JuliaData / DelimitedFiles.jl

A package for reading and writing files with delimited values (Originally a Julia stdlib)
MIT License
18 stars 2 forks source link

readdlm doesn't know about comma decimal mark #11

Open Ilya87 opened 10 years ago

Ilya87 commented 10 years ago

In some countries comma is a decimal mark, but readdlm has no option to recognize it. So when I do x=readdlm("/home/ilya/Works/Julia/12.csv", ';') for file that contains numbers like 18,8205, then mean(x) ERROR: + has no method matching +(::SubString{ASCIIString}, ::SubString{ASCIIString}) Trying do x=readdlm("/home/ilya/Works/Julia/12.csv", ';',Float32) ERROR: file entry "18,8205" cannot be converted to Float32 I should open 12.csv file in editor and replace all commas with point and only this solves the problem.

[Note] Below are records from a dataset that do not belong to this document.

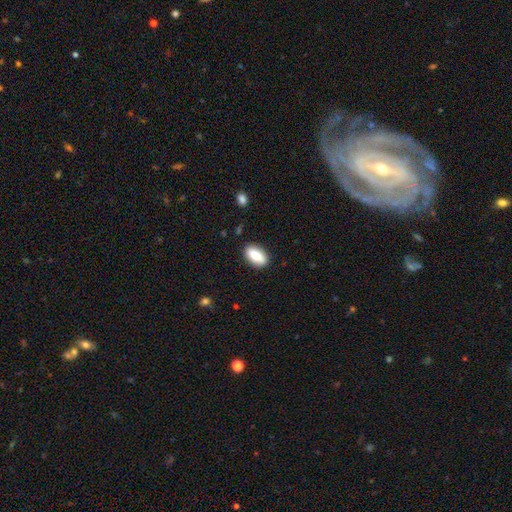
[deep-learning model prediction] Smooth or featured?
  - smooth: 82% *
  - featured or disk: 11%
  - star or artifact: 7%
How rounded?
  - in between: 91% *
  - cigar-shaped: 5%
  - round: 4%
Merging?
  - none: 87% *
  - minor disturbance: 9%
  - major disturbance: 2%
  - merger: 1%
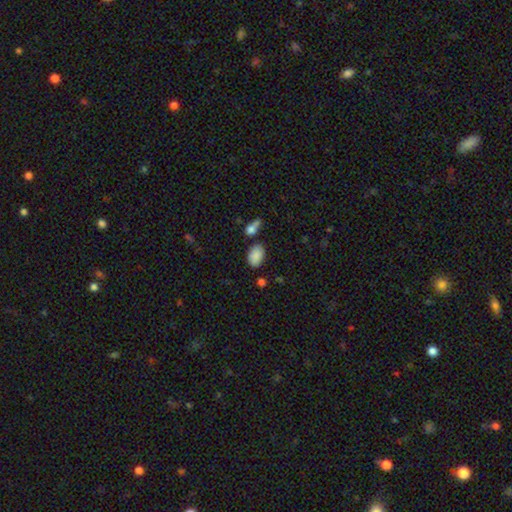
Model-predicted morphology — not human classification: smooth-or-featured: smooth: 87% | star or artifact: 8% | featured or disk: 5%
  how-rounded: in between: 89% | round: 10% | cigar-shaped: 1%
  merging: none: 72% | minor disturbance: 16% | merger: 9% | major disturbance: 4%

tanmaykm commented 10 years ago

readdlm uses float64_isvalid which finally uses the C locale.

related: JuliaLang/julia#6593

elextr commented 10 years ago

If locale capability is added to things like readdlm it must be explicit, just because a computer is running in a ',' or '.' locale does not mean the data is in that format.

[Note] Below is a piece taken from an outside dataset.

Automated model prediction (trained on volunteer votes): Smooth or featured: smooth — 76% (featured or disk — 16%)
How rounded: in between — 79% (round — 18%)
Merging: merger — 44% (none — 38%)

And the default should not be to use the computer's locale, it is really bad Karma if a program which works in one locale mysteriously fails in another when processing the same data.

nalimilan commented 10 years ago

@elextr It's not what @tanmaykm said. On the contrary, readdlm always uses the C locale, which prevents the behavior from changing depending on the current locale. What is needed is a way to specify a custom decimal mark, as you asked.

elextr commented 10 years ago

@nalimilan indeed, I said "if locale capability is added", rather than referring to current behaviour :)

As @Ilya87 pointed out there is data with differing locale specific formats, and maybe its useful to add the capability to accept such data (rather than having to edit the file to replace the commas with dots).

I was just pointing out that it needs to be explicit depending on the locale format of the data not the computer locale since its a common mistake to conflate the two.

tknopp commented 10 years ago

This needs a fix of JuliaLang/julia#6593 which I could tackle. The question is more how the interface of these locale specific functions should look like. Lets keep that dicussion in JuliaLang/julia#6593.